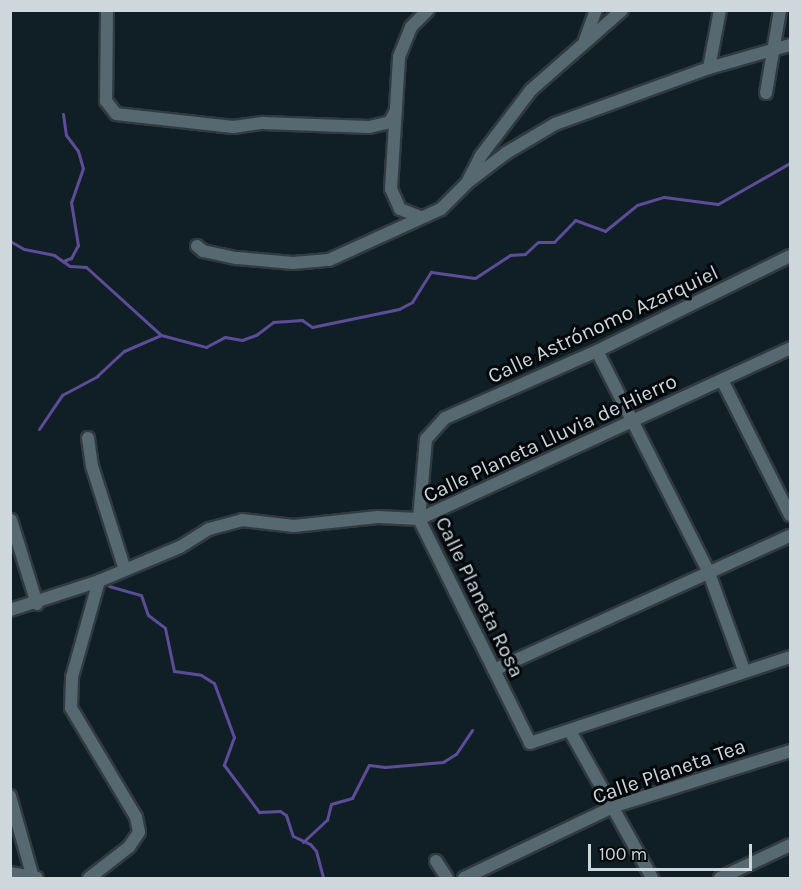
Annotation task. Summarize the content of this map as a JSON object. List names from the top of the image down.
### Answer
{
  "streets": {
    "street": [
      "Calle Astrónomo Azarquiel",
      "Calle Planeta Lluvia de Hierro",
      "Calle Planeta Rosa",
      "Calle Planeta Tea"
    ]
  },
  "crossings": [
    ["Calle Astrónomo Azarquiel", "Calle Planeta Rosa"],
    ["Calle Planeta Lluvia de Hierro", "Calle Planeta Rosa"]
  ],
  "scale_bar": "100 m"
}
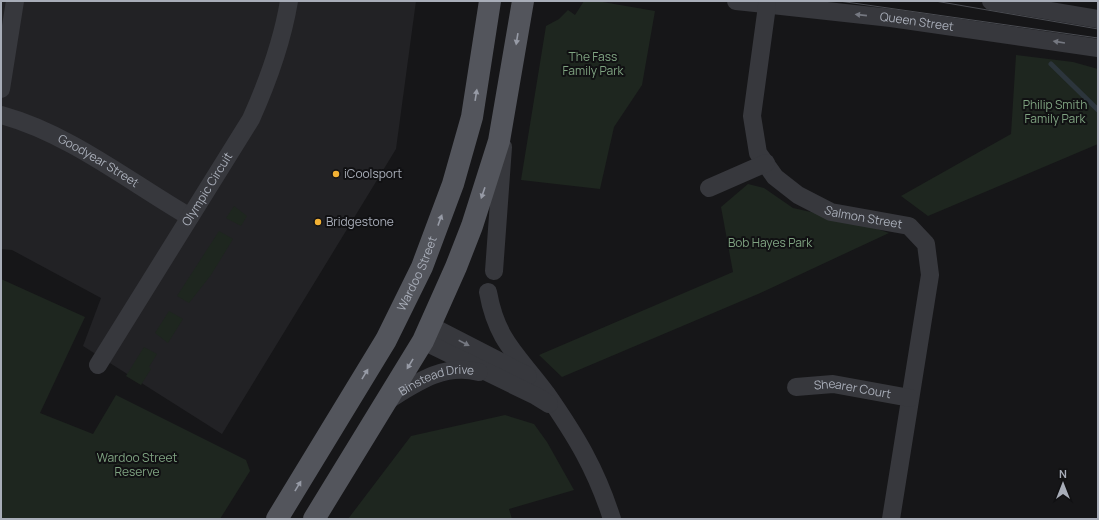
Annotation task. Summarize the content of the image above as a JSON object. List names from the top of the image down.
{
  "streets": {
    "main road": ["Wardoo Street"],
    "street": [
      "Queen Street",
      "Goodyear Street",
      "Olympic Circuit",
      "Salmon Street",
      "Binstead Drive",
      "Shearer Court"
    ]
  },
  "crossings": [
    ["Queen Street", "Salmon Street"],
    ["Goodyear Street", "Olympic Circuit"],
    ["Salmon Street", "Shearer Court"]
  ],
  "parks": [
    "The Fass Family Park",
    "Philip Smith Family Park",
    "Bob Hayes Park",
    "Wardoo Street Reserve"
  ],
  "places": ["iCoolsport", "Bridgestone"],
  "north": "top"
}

### ASSIGNED TASK
In the copy, include no pictures, but repeat the listing exactly.

### SOLUTION FOR THIS TASK
Annotation task. Summarize the content of this map as a JSON object. List names from the top of the image down.
### Answer
{
  "streets": {
    "street": [
      "Calle Astrónomo Azarquiel",
      "Calle Planeta Lluvia de Hierro",
      "Calle Planeta Rosa",
      "Calle Planeta Tea"
    ]
  },
  "crossings": [
    ["Calle Astrónomo Azarquiel", "Calle Planeta Rosa"],
    ["Calle Planeta Lluvia de Hierro", "Calle Planeta Rosa"]
  ],
  "scale_bar": "100 m"
}
Annotation task. Summarize the content of the image above as a JSON object. List names from the top of the image down.
{
  "streets": {
    "main road": ["Wardoo Street"],
    "street": [
      "Queen Street",
      "Goodyear Street",
      "Olympic Circuit",
      "Salmon Street",
      "Binstead Drive",
      "Shearer Court"
    ]
  },
  "crossings": [
    ["Queen Street", "Salmon Street"],
    ["Goodyear Street", "Olympic Circuit"],
    ["Salmon Street", "Shearer Court"]
  ],
  "parks": [
    "The Fass Family Park",
    "Philip Smith Family Park",
    "Bob Hayes Park",
    "Wardoo Street Reserve"
  ],
  "places": ["iCoolsport", "Bridgestone"],
  "north": "top"
}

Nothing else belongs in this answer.